Page extract -

···

Sounds wonderful, though some questions remain unanswered in the documentation. I configured my FreeNAS to make periodic snapshots and defined the required parameters for a WMware-snapshot integration. It is recommended that you create a separate VMware user with restricted credentials for the integration. Unfortunately when FreeNAS went to make a snapshot at the designated time, this process failed. FreeNAS sent me an “The following VM failed to snapshot” email mentioning a specific VM. That VMs was using pass-through PCI devices and as such can’t be VM snapshotted when it is running (by-design of VMware). I guess VMware has difficulties to “pause” a VM if it has physical devices attached to it, or maybe it is an issue with keeping the state of the device and the VM in-sync. Regardless, we can’t accept this. Let’s review the code to see how to we can work around that. For me, an acceptable solution would be to make a crash-consistent snapshot for the problematic VM and a safe snapshot for all other VMs. Fortunately, FreeNAS is an open source project and we can see how they implement the integration. Let’s do a source code review!

Source Code Review

Update: The code analyzed below and the patch that is described is relevant for FreeNAS 9.3. Since FreeNAS 9.10 was released in April 2016, the patch I have submitted and described below was integrated into the main code base. Please take that in context when reading the details from this point on.

FreeNAS source code is available at GitHub and most modules are written in Python, which is convenient. Snapshot creation is addressed by two flows, automatic (recurrent) snapshots and manual snapshots. Each flow has similar but separate code-base in the code. I will discuss the automatic snapshot flow, as this is what I was interested in fixing, which is mostly in a file called gui\tools\autosnap.py. The manual snapshot is triggered by a user operation in the web-gui and is implemented in a series of files (gui\storage\forms.py, gui\storage\forms.py, gui\middleware\notifier.py, etc).

···

Problems to solve -
**A.** Answer these questions from the FreeNAS passage:
(i) What email did FreeNAS send when the snapshot failed?
(ii) In what month and year was FreeNAS 9.10 released?
(iii) Which file holds most of the automatic snapshot flow?
**B.** Decide whether each statement agrees with the FreeNAS passage:
(i) The integration should use a separate VMware user with restricted credentials.
(ii) Most FreeNAS modules are written in Java.
(iii) The writer discusses the manual snapshot flow.
**C.** Write out the FreeNAS passage starting at "Update: The code" and ending at "this point on.".

Stored data listing -

···

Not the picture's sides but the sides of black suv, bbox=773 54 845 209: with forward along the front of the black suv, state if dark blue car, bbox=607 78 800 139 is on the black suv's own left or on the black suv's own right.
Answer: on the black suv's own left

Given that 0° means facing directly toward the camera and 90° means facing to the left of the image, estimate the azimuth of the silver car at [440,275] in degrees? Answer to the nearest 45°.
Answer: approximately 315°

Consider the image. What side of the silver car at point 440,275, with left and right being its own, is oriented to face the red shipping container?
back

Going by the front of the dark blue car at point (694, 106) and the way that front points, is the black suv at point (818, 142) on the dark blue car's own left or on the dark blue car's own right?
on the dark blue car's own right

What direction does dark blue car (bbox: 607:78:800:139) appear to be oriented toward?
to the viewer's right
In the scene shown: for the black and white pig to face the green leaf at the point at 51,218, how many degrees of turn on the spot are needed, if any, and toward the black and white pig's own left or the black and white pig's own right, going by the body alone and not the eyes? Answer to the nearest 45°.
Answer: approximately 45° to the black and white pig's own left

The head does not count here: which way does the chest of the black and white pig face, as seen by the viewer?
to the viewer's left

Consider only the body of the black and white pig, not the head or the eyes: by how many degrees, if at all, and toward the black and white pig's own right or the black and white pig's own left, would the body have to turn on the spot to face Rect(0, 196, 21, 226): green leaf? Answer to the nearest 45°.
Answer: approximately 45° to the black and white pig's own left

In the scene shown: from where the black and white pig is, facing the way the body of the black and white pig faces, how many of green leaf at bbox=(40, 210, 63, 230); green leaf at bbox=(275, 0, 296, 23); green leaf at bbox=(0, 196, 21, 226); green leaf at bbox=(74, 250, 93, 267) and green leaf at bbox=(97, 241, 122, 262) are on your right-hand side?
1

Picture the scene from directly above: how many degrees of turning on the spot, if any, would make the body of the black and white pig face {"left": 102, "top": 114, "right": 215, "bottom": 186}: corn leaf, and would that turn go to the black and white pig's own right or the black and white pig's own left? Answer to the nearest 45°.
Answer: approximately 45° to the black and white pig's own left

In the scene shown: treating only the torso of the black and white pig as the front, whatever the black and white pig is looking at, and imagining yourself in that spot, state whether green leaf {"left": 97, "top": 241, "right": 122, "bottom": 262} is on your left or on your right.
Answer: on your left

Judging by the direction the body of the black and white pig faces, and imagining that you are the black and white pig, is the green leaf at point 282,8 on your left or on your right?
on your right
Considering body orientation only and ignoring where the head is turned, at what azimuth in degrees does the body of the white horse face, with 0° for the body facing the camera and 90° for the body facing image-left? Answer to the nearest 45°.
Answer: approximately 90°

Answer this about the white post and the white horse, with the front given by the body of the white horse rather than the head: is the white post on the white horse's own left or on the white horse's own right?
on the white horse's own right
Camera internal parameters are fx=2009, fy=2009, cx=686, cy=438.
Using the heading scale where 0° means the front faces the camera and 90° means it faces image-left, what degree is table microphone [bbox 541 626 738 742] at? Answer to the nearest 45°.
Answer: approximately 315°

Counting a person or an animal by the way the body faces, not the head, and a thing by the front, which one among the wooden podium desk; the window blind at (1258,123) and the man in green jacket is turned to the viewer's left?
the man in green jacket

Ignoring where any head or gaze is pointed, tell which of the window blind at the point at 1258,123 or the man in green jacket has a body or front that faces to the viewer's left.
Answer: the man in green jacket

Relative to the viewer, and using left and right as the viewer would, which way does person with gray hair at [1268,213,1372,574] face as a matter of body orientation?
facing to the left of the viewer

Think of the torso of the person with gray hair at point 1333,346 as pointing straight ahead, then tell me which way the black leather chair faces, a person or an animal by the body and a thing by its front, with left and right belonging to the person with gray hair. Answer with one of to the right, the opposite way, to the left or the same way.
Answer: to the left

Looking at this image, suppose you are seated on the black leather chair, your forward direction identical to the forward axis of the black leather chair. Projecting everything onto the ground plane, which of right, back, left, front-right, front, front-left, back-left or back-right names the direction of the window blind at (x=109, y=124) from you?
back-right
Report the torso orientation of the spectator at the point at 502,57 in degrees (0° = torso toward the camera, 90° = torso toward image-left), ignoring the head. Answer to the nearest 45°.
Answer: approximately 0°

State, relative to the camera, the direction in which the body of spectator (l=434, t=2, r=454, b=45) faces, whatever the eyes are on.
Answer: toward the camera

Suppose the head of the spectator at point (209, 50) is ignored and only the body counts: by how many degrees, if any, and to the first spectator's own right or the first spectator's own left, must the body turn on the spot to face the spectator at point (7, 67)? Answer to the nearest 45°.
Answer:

···

Answers by item -
**A.**
(i) An email saying "The following VM failed to snapshot" that named a specific VM.
(ii) April 2016.
(iii) gui\tools\autosnap.py.

**B.**
(i) Yes: "It is recommended that you create a separate VMware user with restricted credentials for the integration."
(ii) No: "most modules are written in Python, which is convenient."
(iii) No: "I will discuss the automatic snapshot flow, as this is what I was interested in fixing"

**C.**
Update: The code analyzed below and the patch that is described is relevant for FreeNAS 9.3. Since FreeNAS 9.10 was released in April 2016, the patch I have submitted and described below was integrated into the main code base. Please take that in context when reading the details from this point on.